The FSSA algorithm begins with the creation and visualization of functional time series (fts) data. We begin illustration of the FSSA algorithms with a univariate example of call center data. The number of calls made to a bank center, every six minutes, was tracked each day of the year in 1999. As such, for each day, we have 240 observations with which we can use to estimate functional data (fd) objects from. We can analyze each fd object day individually but it is more interesting to look at behavior of the data between days. We expect there to be some sort of pattern in the number of calls received to the call center between days for instance, they likely receive more calls during the weekdays than the weekends and we would like to uncover that behavior. So, we move our analysis from the finite dimensional domain of analyzing each day independent of one another for patterns within a day, to trying to find patterns between days and in particular, weekly patterns that arise from days of the week. This type of analyze calls for an approach that uses fd objects that can be used to extract information about the call center behavior not only within a day but also between the 365 days of hte year. As such, we create fd objects from the raw callcenter data using the following.
require(fda)
require(Rfssa)
data("Callcenter")
## Define functional objects
D <- matrix(sqrt(Callcenter$calls),nrow = 240)
N <- ncol(D)
time <- seq(ISOdate(1999,1,1), ISOdate(1999,12,31), by="day")
K <- nrow(D)
u <- seq(0,K,length.out =K)
d <- 22 #Optimal Number of basis elements
basis <- create.bspline.basis(c(min(u),max(u)),d)
Ysmooth <- smooth.basis(u,D,basis)
At this point, we have created 365 curves where each curve is representative of the number of calls to the center on a given day, throughout that day. Notice that the data is by definition, dependent on time, so really we are working with fts data and need to convert it to the proper fts object with the following.
## Define functional time series
Y <- fts(Ysmooth$fd,time = time)
In this version of the Rfssa package, we introduced plotting for fts objects that uses the ‘plotly’ package.
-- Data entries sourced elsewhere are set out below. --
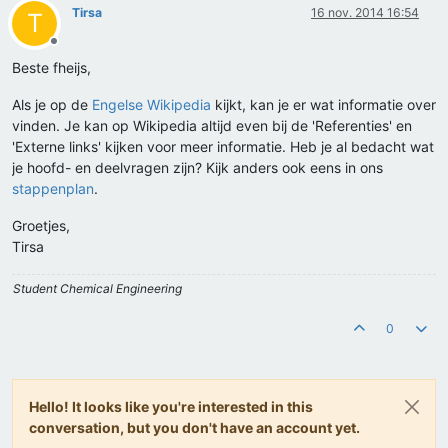
Tirsa
16 nov. 2014 16:54
T
Offline
Beste fheijs,
Als je op de
Engelse Wikipedia
kijkt, kan je er wat informatie over
vinden. Je kan op Wikipedia altijd even bij de 'Referenties' en
'Externe links' kijken voor meer informatie. Heb je al bedacht wat
je hoofd- en deelvragen zijn? Kijk anders ook eens in ons
stappenplan
.
Groetjes,
Tirsa
Student Chemical Engineering
0
Hello! It looks like you're interested in this
conversation, but you don't have an account yet.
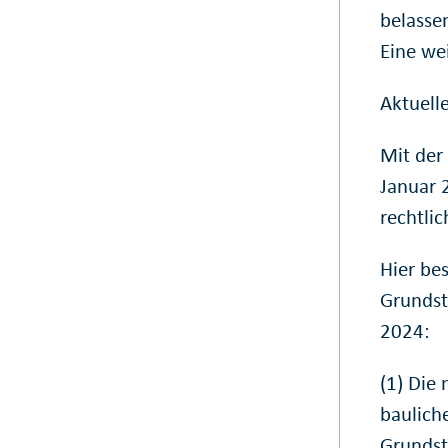
belasse
Eine wei
Aktuell
Mit der
Januar 
rechtlic
Hier be
Grundst
2024:
(1) Die
baulich
Grundst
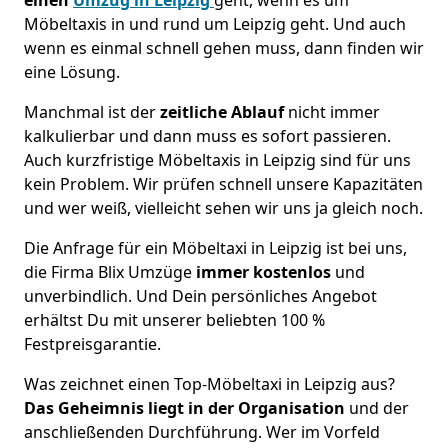
Möbeltaxis in und rund um Leipzig geht. Und auch
wenn es einmal schnell gehen muss, dann finden wir
eine Lösung.
Manchmal ist der
zeitliche Ablauf
nicht immer
kalkulierbar und dann muss es sofort passieren.
Auch kurzfristige Möbeltaxis in Leipzig sind für uns
kein Problem. Wir prüfen schnell unsere Kapazitäten
und wer weiß, vielleicht sehen wir uns ja gleich noch.
Die Anfrage für ein Möbeltaxi in Leipzig ist bei uns,
die Firma Blix Umzüge
immer kostenlos
und
unverbindlich. Und Dein persönliches Angebot
erhältst Du mit unserer beliebten 100 %
Festpreisgarantie.
Was zeichnet einen Top-Möbeltaxi in Leipzig aus?
Das Geheimnis liegt in der Organisation
und der
anschließenden Durchführung. Wer im Vorfeld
The idea is to use these plots to help in deciding a proper lag parameter for the FSSA algorithm and to give a little more clearer view of the fts data. The following shows examples of the different plotting options available to the user using our call center example.
Here’s a line plot showing the fts object where each curve is representative of calls received in a day, throughout the day for 365 days. We see that despite the day, the call center receives less calls early in the day and more calls later on in the day which is the trend component we expect the FSSA algorithm to find.
plot(Y, main="Line Plot of Callcenter Data",xlab = "Intraday Intervals",ylab = "Sqrt of Callcenter", type='line')
This next plot is a heat map which offers a top-down view of the fts object so that the user can more clearly see patterns in the functions over days. We see that there is periodicity present in the fts object as about every seven days, we have a change in function behavior. This is to be expected as the bank receives less calls on weekends.
plot(Y, main = "Heat Map of Callcenter Data",tlab="Days",xlab = "Intraday Intervals", type='heatmap')
The following 3D surface and 3D line plot options are helpful in the sense that they combine the information provided in the line plot with the information provided in the heat map plot. For our call center example, we again see the seven day periodic behavior.
plot(Y, xlab = "Intraday intervals",ylab = "Sqrt of Callcenter", type='3Dsurface')
plot(Y, xlab = "Intraday intervals",ylab = "Sqrt of Callcenter", type='3Dline')
In general, the addition of the fts class with the new plotting options for the object is extremely helpful and informative when analyzing functional time series data as seen in our univariate call center example. These plotting options give us clues into how we choose our lag parameter and what types of patterns we should be searching for in our FSSA plots. For instance, since we see a roughly seven day periodic component, we expect to see seven pop up in our functional singular spectrum analysis in some way such as in the paired-plots.